------ DATASET RECORDS

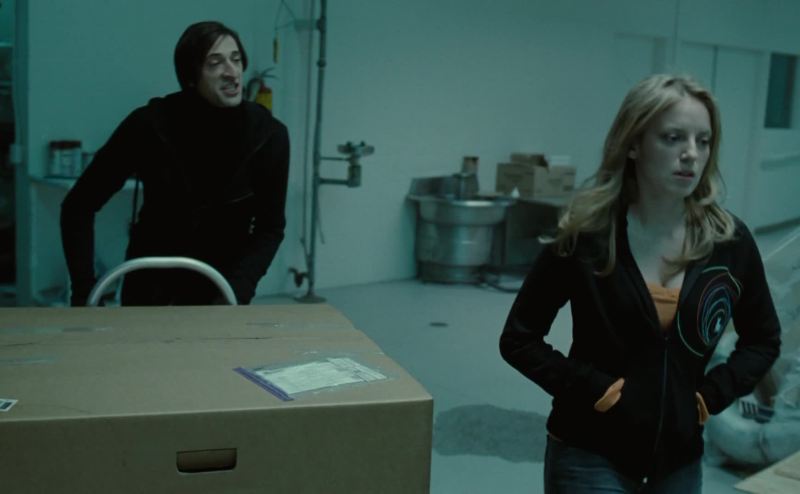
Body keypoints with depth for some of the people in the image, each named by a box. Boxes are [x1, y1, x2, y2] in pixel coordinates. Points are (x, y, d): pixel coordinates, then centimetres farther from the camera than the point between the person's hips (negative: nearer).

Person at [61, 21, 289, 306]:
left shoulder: (267, 134, -15)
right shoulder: (151, 125, -18)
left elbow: (269, 228, -7)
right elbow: (78, 206, -11)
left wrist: (235, 294, -19)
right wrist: (84, 293, -17)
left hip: (221, 288, 1)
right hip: (152, 286, -1)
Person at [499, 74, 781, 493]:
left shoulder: (730, 240, -5)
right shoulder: (584, 236, -12)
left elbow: (763, 340, 10)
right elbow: (518, 340, -7)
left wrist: (712, 396, -3)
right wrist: (598, 389, -14)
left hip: (679, 458, 3)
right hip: (590, 456, -3)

------------

• TASK STATEMENT
Rewrite the lines from the one holding "left elbow: (763, 340, 10)" through the last line of the items, both included, with "wrist" changed to "hand" and everything else left as it is.

• EXERCISE RESULT
left elbow: (763, 340, 10)
right elbow: (518, 340, -7)
left hand: (712, 396, -3)
right hand: (598, 389, -14)
left hip: (679, 458, 3)
right hip: (590, 456, -3)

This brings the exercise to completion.